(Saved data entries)

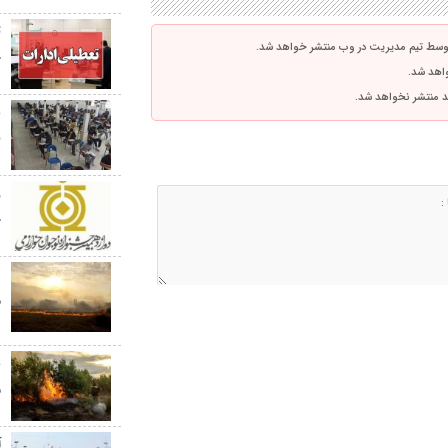
ت
توسط تیم مدیریت در وب منتشر خواهد شد.
چ
واهد شد.
اشد منتشر نخواهد شد.
ن
ج
م
ه
ع
م
آ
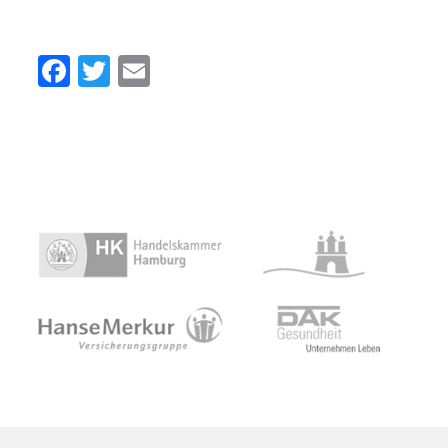
Facebook
Twitter
Email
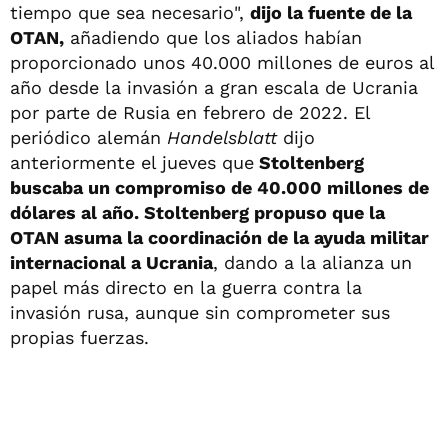
tiempo que sea necesario",
dijo la fuente de la
OTAN,
añadiendo que los aliados habían
proporcionado unos 40.000 millones de euros al
año desde la invasión a gran escala de Ucrania
por parte de Rusia en febrero de 2022. El
periódico alemán
Handelsblatt
dijo
anteriormente el jueves que
Stoltenberg
buscaba un compromiso de 40.000 millones de
dólares al año. Stoltenberg propuso que la
OTAN asuma la coordinación de la ayuda militar
internacional a Ucrania
, dando a la alianza un
papel más directo en la guerra contra la
invasión rusa, aunque sin comprometer sus
propias fuerzas.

*REQUIRED ACTION*
Give again, exactly, the lines starting at the first entry above and ending at the line with "papel más directo en la guerra contra la"; please leave pictures out.

*COMPLETED TASK*
ت
توسط تیم مدیریت در وب منتشر خواهد شد.
چ
واهد شد.
اشد منتشر نخواهد شد.
ن
ج
م
ه
ع
م
آ
Facebook
Twitter
Email
tiempo que sea necesario",
dijo la fuente de la
OTAN,
añadiendo que los aliados habían
proporcionado unos 40.000 millones de euros al
año desde la invasión a gran escala de Ucrania
por parte de Rusia en febrero de 2022. El
periódico alemán
Handelsblatt
dijo
anteriormente el jueves que
Stoltenberg
buscaba un compromiso de 40.000 millones de
dólares al año. Stoltenberg propuso que la
OTAN asuma la coordinación de la ayuda militar
internacional a Ucrania
, dando a la alianza un
papel más directo en la guerra contra la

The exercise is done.